ABSTRACT

Robust and reliable QSAR models were developed to predict half-maximal inhibitory concentration (IC₅₀) values of hepatitis C virus NS3/4A protease inhibitors from the Monte Carlo technique. 524 HCV NS3/4A protease inhibitors were extracted from the scientific literature to create a reasonably large set. The models were developed using CORAL software by using two target functions namely target function 1 (TF1) without applying the index of ideality of correlation (IIC) and target function 2 (TF2) that uses IIC. The constructed models based on TF2 were statistically more significant and robust than the models based on TF1. The determination coefficients (r²) of training and test sets were 0.86 and 0.88 for the best split based on TF2. The promoters of the increase/decrease of activity were also extracted and interpreted in detail.

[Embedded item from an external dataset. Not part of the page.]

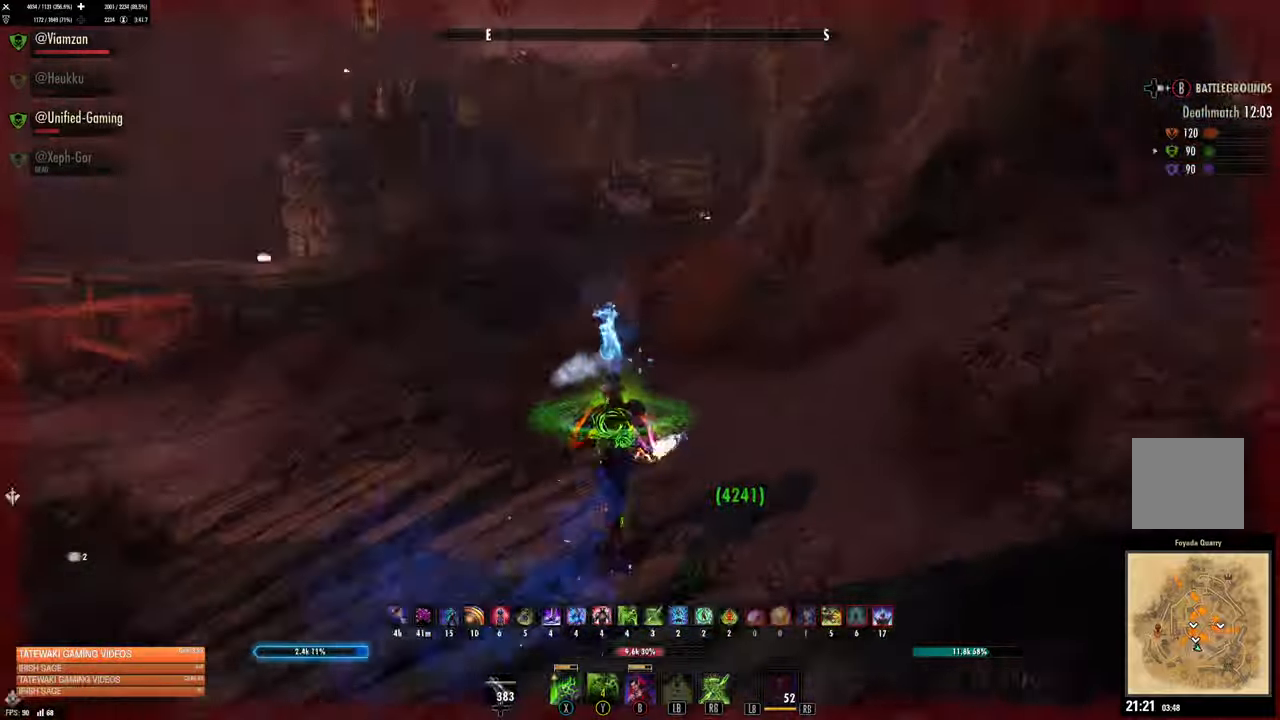
{"dt_ms": 500, "buttons": ["L2"], "left_stick": "up-left", "right_stick": "center", "events": [[217, "L2", "down"], [233, "right_stick", "center"], [333, "A", "down"], [433, "A", "up"]]}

The model interpretation results explain the role of different structural attributes in predicting the pIC₅₀ values of hepatitis C virus NS3/4A protease inhibitors. Based on the mechanistic model interpretation results, eight new compounds were designed and their pIC₅₀ values were predicted based on the average prediction of ten models.

摘要

开发了稳健可靠的 QSAR 模型来预测来自蒙特卡罗技术的丙型肝炎病毒 NS3/4A 蛋白酶抑制剂的半数最大抑制浓度 (IC ₅₀ ) 值。从科学文献中提取了 524 种 HCV NS3/4A 蛋白酶抑制剂，以创建一个相当大的集合。这些模型是使用 CORAL 软件通过使用两个目标函数开发的，即目标函数 1 (TF1) 不应用相关性理想指数 (IIC) 和使用 IIC 的目标函数 2 (TF2)。基于 TF2 构建的模型比基于 TF1 的模型在统计上更显着和稳健。决定系数 ( r ²) 的训练集和测试集分别为 0.86 和 0.88，用于基于 TF2 的最佳分割。还提取并详细解释了活性增加/减少的启动子。模型解释结果解释了不同结构属性在预测丙型肝炎病毒 NS3/4A 蛋白酶抑制剂pIC ₅₀值中的作用。根据机理模型解释结果，设计了八种新化合物，并根据十个模型的平均预测值预测了它们的 pIC ₅₀值。